L’autore Jeffrey Eugenides, con discreta maestria, riesce ugualmente a cogliere l’attenzione del lettore, a creare l’attesa.
Le cinque sorelle Lisbon sono descritte sommariamente: ciascuna si distingue forse per un paio di caratteristiche fisiche o caratteriali, ma in realtà, il vero protagonista è il gruppo, l’unione di tutte loro. Un altro gruppo, questa volta di maschi, compagni di scuola delle giovani, costituisce la voce narrante del romanzo: costoro, volgendo lo sguardo al passato, vanno alla ricerca di una spiegazione plausibile di quanto successe all’epoca. La storia è ambientata in una non meglio precisata cittadina americana, a ridosso di un lago, intorno agli anni settanta.
È la stessa casa dei Lisbon a delineare la parabola discendente di coloro che la abitano.
Unico elemento visibile (la vita che si conduce al suo interno è preclusa alla vista dei passanti e dei vicini), l’abitazione diviene il punto focale della storia. Attorno a questa dimora, della quale si descrive via via, e assai minuziosamente, lo sfacelo, si creano congetture di ogni tipo.
Qualcosa di simile viene raccontato nel romanzo di Harper Lee “Il buio oltre la siepe”: la casa è il solo anello di congiunzione fra chi vi vive segregato ed il resto del mondo; anche in questa circostanza vi è una stretta relazione fra il declino dell’immobile e l’infelice vita condotta al suo interno.
Il primo suicidio, quello di Cecilia, la più piccola, segna il punto di non ritorno: dopo di allora, la rispettabile famiglia Lisbon non sarà più la stessa.
Dopo l’iniziale, vano, tentativo di continuare a condurre una vita normale, tutti i membri della famiglia si arrenderanno, incluse le figlie, sebbene inizialmente più riluttanti.
S’intuisce facilmente quanto sia difficile, per le ragazzine, guadagnarsi uno scampolo di libertà, soprattutto rispetto a quella goduta, al tempo, dai maschi loro coetanei.
È invece difficile capire quanto la prigionia nella quale si riduce l’intera famiglia sia effettivamente consapevole e desiderata.
Se da una parte l’incuria devasta l’esterno della casa, dall’altra parte, al suo interno, questa si riempie di oggetti, all’inverosimile.

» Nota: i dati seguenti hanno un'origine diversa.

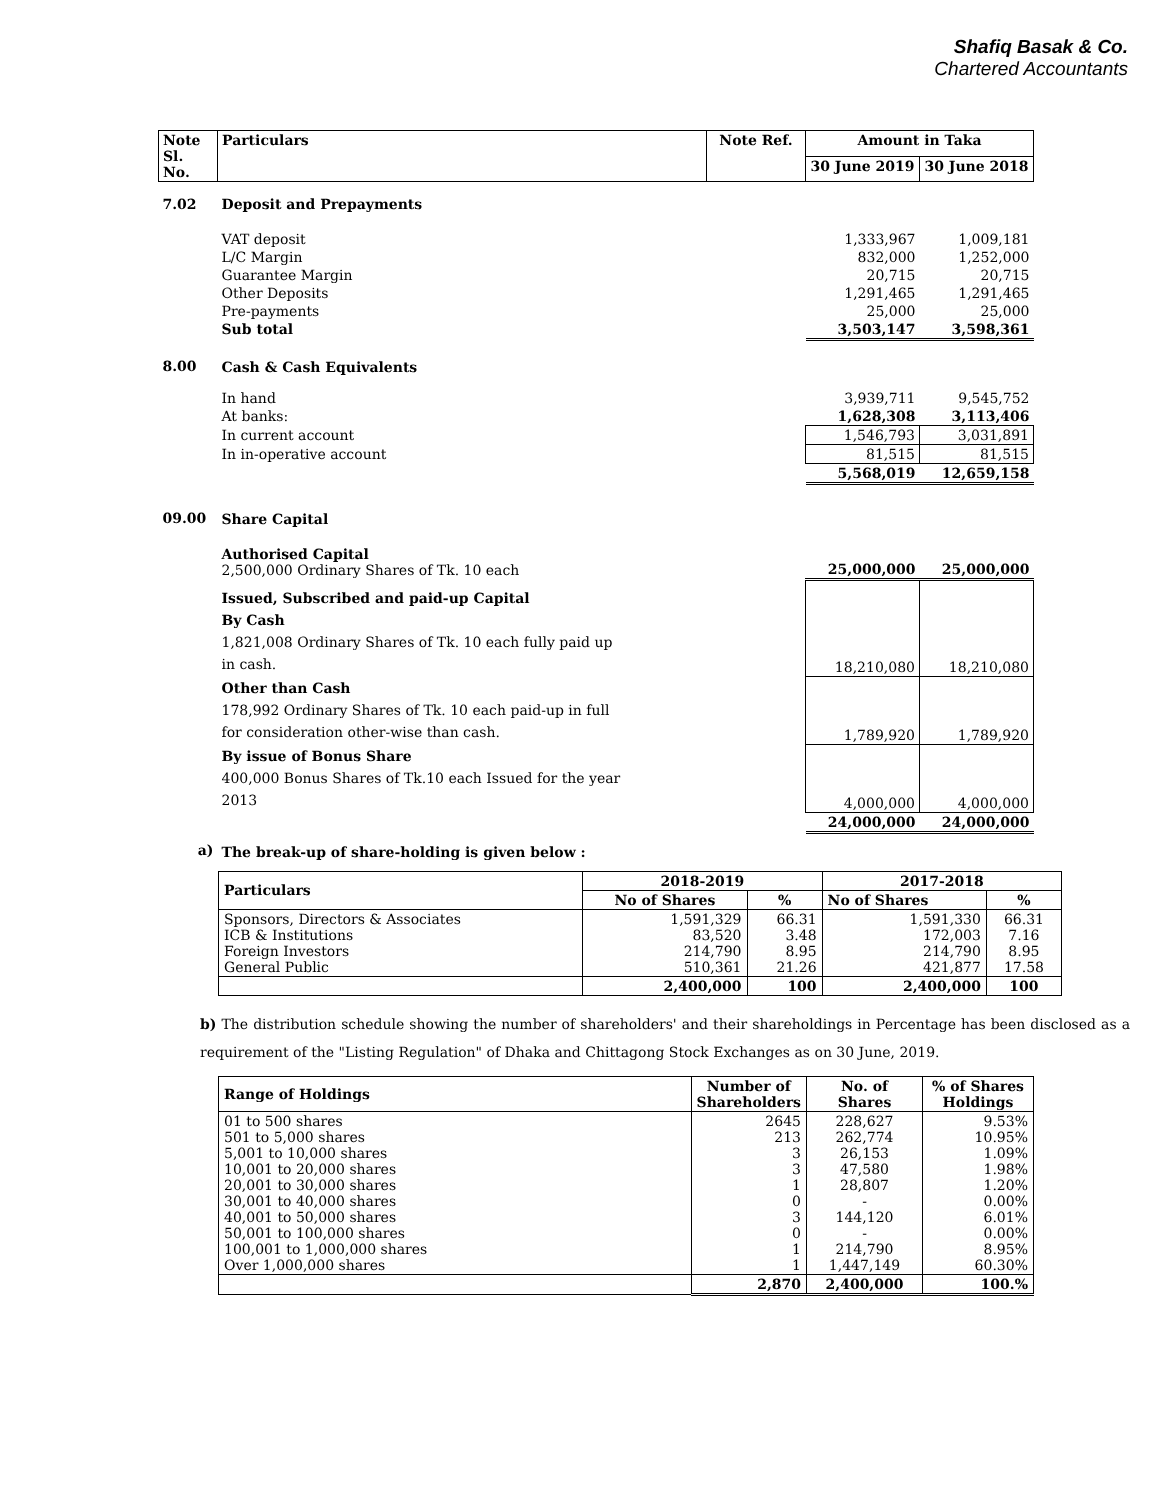Shafiq Basak & Co.
Chartered Accountants
| Note Sl. No. | Particulars | Note Ref. | Amount in Taka | |
| | | | 30 June 2019 | 30 June 2018 |
| 7.02 | Deposit and Prepayments | | | |
| | VAT deposit | | 1,333,967 | 1,009,181 |
| | L/C Margin | | 832,000 | 1,252,000 |
| | Guarantee Margin | | 20,715 | 20,715 |
| | Other Deposits | | 1,291,465 | 1,291,465 |
| | Pre-payments | | 25,000 | 25,000 |
| | Sub total | | 3,503,147 | 3,598,361 |
| 8.00 | Cash & Cash Equivalents | | | |
| | In hand | | 3,939,711 | 9,545,752 |
| | At banks: | | 1,628,308 | 3,113,406 |
| | In current account | | 1,546,793 | 3,031,891 |
| | In in-operative account | | 81,515 | 81,515 |
| | | | 5,568,019 | 12,659,158 |
| 09.00 | Share Capital | | | |
| | Authorised Capital 2,500,000 Ordinary Shares of Tk. 10 each | | 25,000,000 | 25,000,000 |
| | Issued, Subscribed and paid-up Capital By Cash 1,821,008 Ordinary Shares of Tk. 10 each fully paid up in cash. | | 18,210,080 | 18,210,080 |
| | Other than Cash 178,992 Ordinary Shares of Tk. 10 each paid-up in full for consideration other-wise than cash. | | 1,789,920 | 1,789,920 |
| | By issue of Bonus Share 400,000 Bonus Shares of Tk.10 each Issued for the year 2013 | | 4,000,000 | 4,000,000 |
| | | | 24,000,000 | 24,000,000 |
| a) | The break-up of share-holding is given below : | | | |
| Particulars | 2018-2019 | | 2017-2018 | |
| | No of Shares | % | No of Shares | % |
| Sponsors, Directors & Associates ICB & Institutions Foreign Investors General Public | 1,591,329 83,520 214,790 510,361 | 66.31 3.48 8.95 21.26 | 1,591,330 172,003 214,790 421,877 | 66.31 7.16 8.95 17.58 |
| | 2,400,000 | 100 | 2,400,000 | 100 |
b) The distribution schedule showing the number of shareholders' and their shareholdings in Percentage has been disclosed as a requirement of the "Listing Regulation" of Dhaka and Chittagong Stock Exchanges as on 30 June, 2019.
| Range of Holdings | Number of Shareholders | No. of Shares | % of Shares Holdings |
| 01 to 500 shares 501 to 5,000 shares 5,001 to 10,000 shares 10,001 to 20,000 shares 20,001 to 30,000 shares 30,001 to 40,000 shares 40,001 to 50,000 shares 50,001 to 100,000 shares 100,001 to 1,000,000 shares Over 1,000,000 shares | 2645 213 3 3 1 0 3 0 1 1 | 228,627 262,774 26,153 47,580 28,807 - 144,120 - 214,790 1,447,149 | 9.53% 10.95% 1.09% 1.98% 1.20% 0.00% 6.01% 0.00% 8.95% 60.30% |
| | 2,870 | 2,400,000 | 100.% |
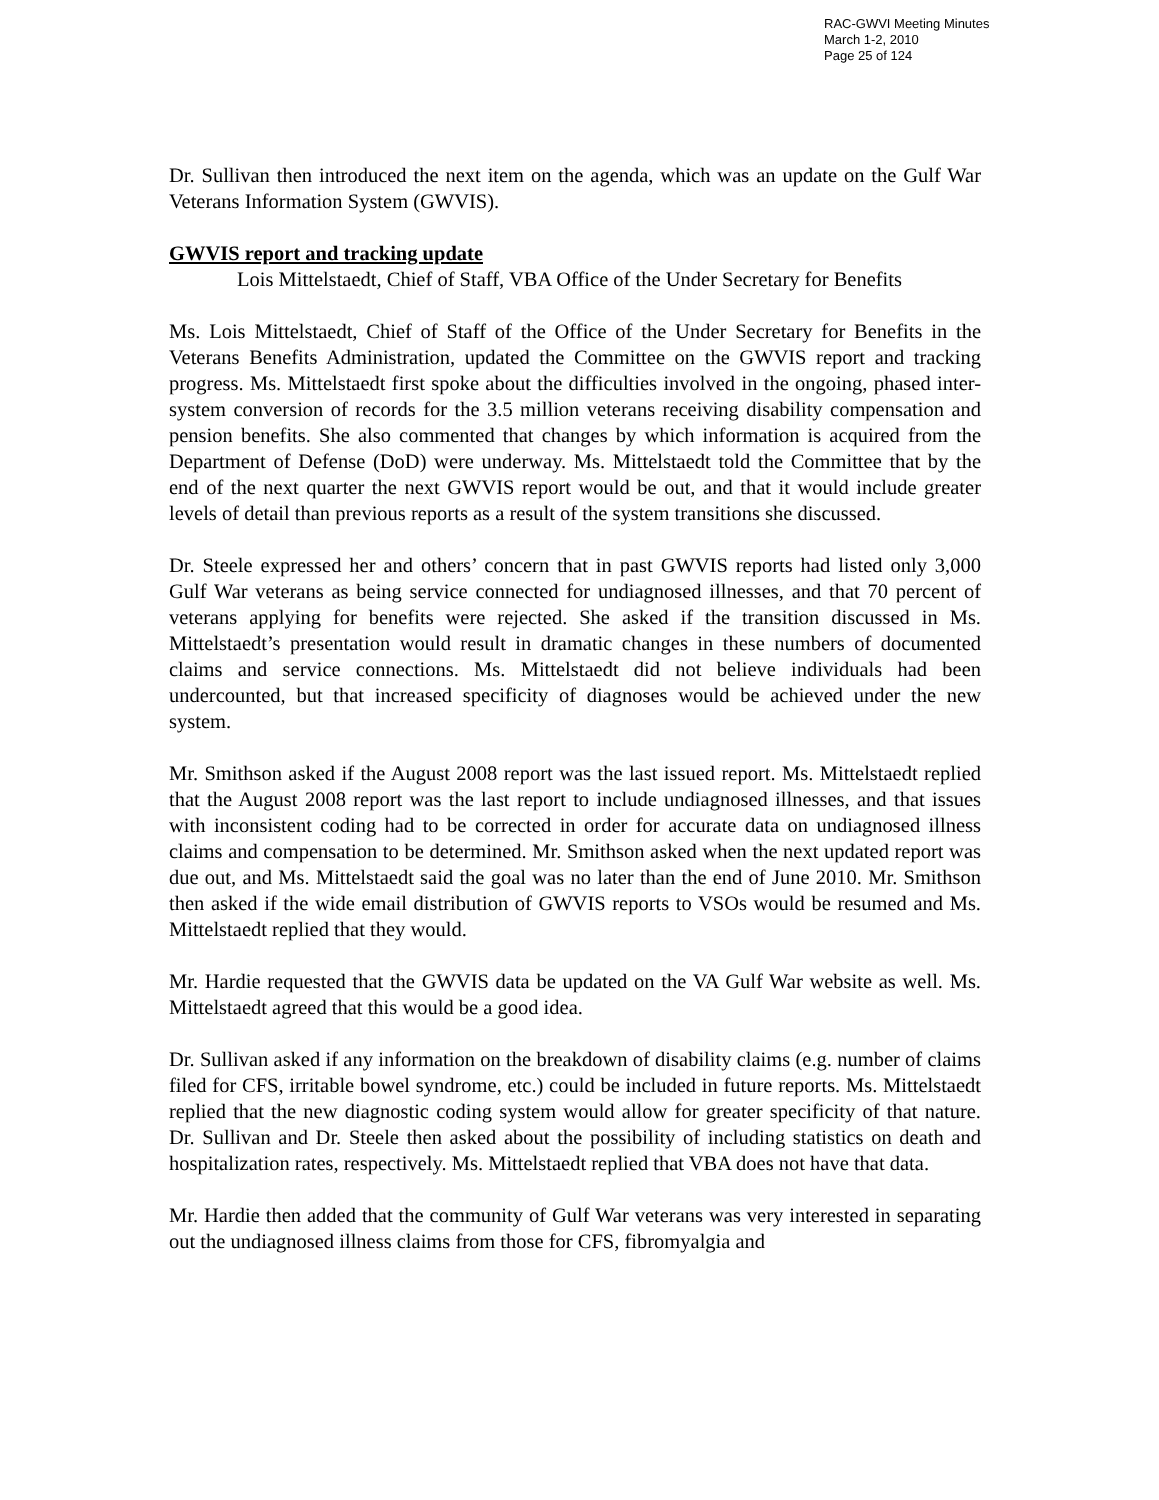RAC-GWVI Meeting Minutes
March 1-2, 2010
Page 25 of 124
Dr. Sullivan then introduced the next item on the agenda, which was an update on the Gulf War Veterans Information System (GWVIS).
GWVIS report and tracking update
Lois Mittelstaedt, Chief of Staff, VBA Office of the Under Secretary for Benefits
Ms. Lois Mittelstaedt, Chief of Staff of the Office of the Under Secretary for Benefits in the Veterans Benefits Administration, updated the Committee on the GWVIS report and tracking progress. Ms. Mittelstaedt first spoke about the difficulties involved in the ongoing, phased inter-system conversion of records for the 3.5 million veterans receiving disability compensation and pension benefits. She also commented that changes by which information is acquired from the Department of Defense (DoD) were underway. Ms. Mittelstaedt told the Committee that by the end of the next quarter the next GWVIS report would be out, and that it would include greater levels of detail than previous reports as a result of the system transitions she discussed.
Dr. Steele expressed her and others’ concern that in past GWVIS reports had listed only 3,000 Gulf War veterans as being service connected for undiagnosed illnesses, and that 70 percent of veterans applying for benefits were rejected. She asked if the transition discussed in Ms. Mittelstaedt’s presentation would result in dramatic changes in these numbers of documented claims and service connections. Ms. Mittelstaedt did not believe individuals had been undercounted, but that increased specificity of diagnoses would be achieved under the new system.
Mr. Smithson asked if the August 2008 report was the last issued report. Ms. Mittelstaedt replied that the August 2008 report was the last report to include undiagnosed illnesses, and that issues with inconsistent coding had to be corrected in order for accurate data on undiagnosed illness claims and compensation to be determined. Mr. Smithson asked when the next updated report was due out, and Ms. Mittelstaedt said the goal was no later than the end of June 2010. Mr. Smithson then asked if the wide email distribution of GWVIS reports to VSOs would be resumed and Ms. Mittelstaedt replied that they would.
Mr. Hardie requested that the GWVIS data be updated on the VA Gulf War website as well. Ms. Mittelstaedt agreed that this would be a good idea.
Dr. Sullivan asked if any information on the breakdown of disability claims (e.g. number of claims filed for CFS, irritable bowel syndrome, etc.) could be included in future reports. Ms. Mittelstaedt replied that the new diagnostic coding system would allow for greater specificity of that nature. Dr. Sullivan and Dr. Steele then asked about the possibility of including statistics on death and hospitalization rates, respectively. Ms. Mittelstaedt replied that VBA does not have that data.
Mr. Hardie then added that the community of Gulf War veterans was very interested in separating out the undiagnosed illness claims from those for CFS, fibromyalgia and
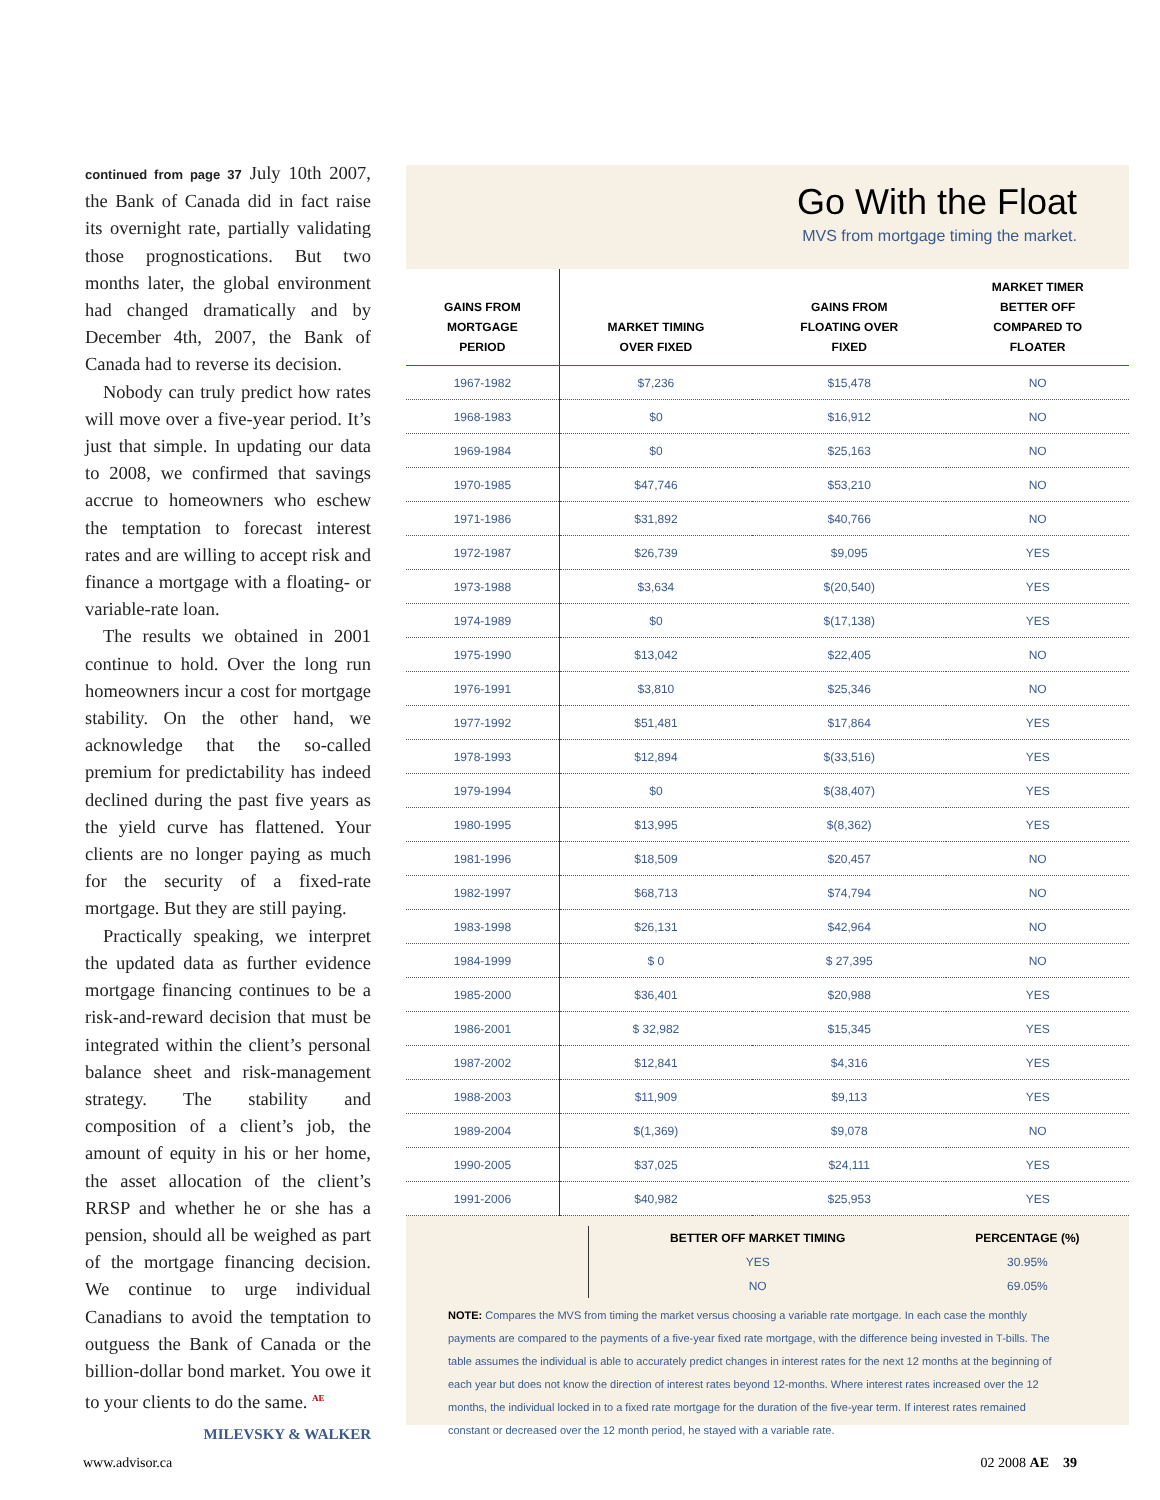continued from page 37 July 10th 2007, the Bank of Canada did in fact raise its overnight rate, partially validating those prognostications. But two months later, the global environment had changed dramatically and by December 4th, 2007, the Bank of Canada had to reverse its decision.
Nobody can truly predict how rates will move over a five-year period. It’s just that simple. In updating our data to 2008, we confirmed that savings accrue to homeowners who eschew the temptation to forecast interest rates and are willing to accept risk and finance a mortgage with a floating- or variable-rate loan.
The results we obtained in 2001 continue to hold. Over the long run homeowners incur a cost for mortgage stability. On the other hand, we acknowledge that the so-called premium for predictability has indeed declined during the past five years as the yield curve has flattened. Your clients are no longer paying as much for the security of a fixed-rate mortgage. But they are still paying.
Practically speaking, we interpret the updated data as further evidence mortgage financing continues to be a risk-and-reward decision that must be integrated within the client’s personal balance sheet and risk-management strategy. The stability and composition of a client’s job, the amount of equity in his or her home, the asset allocation of the client’s RRSP and whether he or she has a pension, should all be weighed as part of the mortgage financing decision. We continue to urge individual Canadians to avoid the temptation to outguess the Bank of Canada or the billion-dollar bond market. You owe it to your clients to do the same. <sup>AE</sup>
MILEVSKY & WALKER
Go With the Float
MVS from mortgage timing the market.
| GAINS FROM MORTGAGE PERIOD | MARKET TIMING OVER FIXED | GAINS FROM FLOATING OVER FIXED | MARKET TIMER BETTER OFF COMPARED TO FLOATER |
| --- | --- | --- | --- |
| 1967-1982 | $7,236 | $15,478 | NO |
| 1968-1983 | $0 | $16,912 | NO |
| 1969-1984 | $0 | $25,163 | NO |
| 1970-1985 | $47,746 | $53,210 | NO |
| 1971-1986 | $31,892 | $40,766 | NO |
| 1972-1987 | $26,739 | $9,095 | YES |
| 1973-1988 | $3,634 | $(20,540) | YES |
| 1974-1989 | $0 | $(17,138) | YES |
| 1975-1990 | $13,042 | $22,405 | NO |
| 1976-1991 | $3,810 | $25,346 | NO |
| 1977-1992 | $51,481 | $17,864 | YES |
| 1978-1993 | $12,894 | $(33,516) | YES |
| 1979-1994 | $0 | $(38,407) | YES |
| 1980-1995 | $13,995 | $(8,362) | YES |
| 1981-1996 | $18,509 | $20,457 | NO |
| 1982-1997 | $68,713 | $74,794 | NO |
| 1983-1998 | $26,131 | $42,964 | NO |
| 1984-1999 | $ 0 | $ 27,395 | NO |
| 1985-2000 | $36,401 | $20,988 | YES |
| 1986-2001 | $ 32,982 | $15,345 | YES |
| 1987-2002 | $12,841 | $4,316 | YES |
| 1988-2003 | $11,909 | $9,113 | YES |
| 1989-2004 | $(1,369) | $9,078 | NO |
| 1990-2005 | $37,025 | $24,111 | YES |
| 1991-2006 | $40,982 | $25,953 | YES |
| | BETTER OFF MARKET TIMING | PERCENTAGE (%) |
| | YES | 30.95% |
| | NO | 69.05% |
NOTE: Compares the MVS from timing the market versus choosing a variable rate mortgage. In each case the monthly payments are compared to the payments of a five-year fixed rate mortgage, with the difference being invested in T-bills. The table assumes the individual is able to accurately predict changes in interest rates for the next 12 months at the beginning of each year but does not know the direction of interest rates beyond 12-months. Where interest rates increased over the 12 months, the individual locked in to a fixed rate mortgage for the duration of the five-year term. If interest rates remained constant or decreased over the 12 month period, he stayed with a variable rate.
www.advisor.ca 02 2008 AE 39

Tutto è permeato dalla presenza delle sorelle, costrette in angusti spazi: vestiti, prodotti di bellezza, terraglie, cibo, rifiuti, sembrano riprodursi senza posa, quasi a compensare, nell’abbondanza, la vita di chi la abita, che invece si svuota gradualmente di significato.
Tutti i tentativi di salvare Lux, Bonnie, Mary e Therese cadranno a vuoto, ed i ragazzi potranno solo continuare a fantasticare davanti alla porta di casa loro, che resterà costantemente chiusa, con le cortine abbassate.